Blik met auto’s opentrekken
Op dit moment heeft SnappCar 10.000 actieve auto’s in Nederland, van personenwagens tot campers en minivans, die goed zijn voor meer dan 100.000 ritten per jaar. Die vloot uitbreiden is makkelijker gezegd dan gedaan. In tegenstelling tot de concurrentie kan de scaleup niet zomaar een blik met auto’s opentrekken op een locatie naar keuze; het bedrijf moet het hebben van bestaande autobezitters. Wat volgens Van Tol juist iets moois is. ‘Wij dragen in elk geval niet bij aan meer blik op de weg.’

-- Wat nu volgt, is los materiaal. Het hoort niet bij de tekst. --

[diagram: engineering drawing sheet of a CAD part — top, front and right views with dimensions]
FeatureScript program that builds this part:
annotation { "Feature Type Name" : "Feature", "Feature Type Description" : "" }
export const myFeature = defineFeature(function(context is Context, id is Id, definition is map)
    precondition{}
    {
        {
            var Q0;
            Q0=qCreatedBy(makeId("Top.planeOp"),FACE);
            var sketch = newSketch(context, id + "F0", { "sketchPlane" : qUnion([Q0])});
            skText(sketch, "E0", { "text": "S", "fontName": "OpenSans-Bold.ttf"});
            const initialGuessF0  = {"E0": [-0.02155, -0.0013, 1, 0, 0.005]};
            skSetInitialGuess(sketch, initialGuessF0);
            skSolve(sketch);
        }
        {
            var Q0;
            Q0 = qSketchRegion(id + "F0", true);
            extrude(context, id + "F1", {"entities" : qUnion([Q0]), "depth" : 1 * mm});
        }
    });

Bijkomend voordeel is dat SnappCar daardoor meestal goedkoper is, vervolgt hij. Als deelplatform zonder eigen wagenpark hoeft het bedrijf geen btw af te dragen over transacties. ‘Bovendien zijn onze concurrenten alleen actief in grote steden, en wij in principe overal waar mensen met auto’s wonen.’
Hij stapte drieënhalf jaar geleden uit het bedrijf, omdat hij wel uitgekeken was op de deelmobiliteit. Nu hij weer op het hoofdkantoor aan het Utrechtse Jaarbeursplein rondloopt, heeft hij het weer helemaal naar zijn zin. ‘In de tussentijd is er zoveel veranderd. De deelauto is snel ingeburgerd en dat brengt nieuwe kansen met zich mee. Een mooie combinatie van bekend en onbekend. Ik ben een happy snappie.’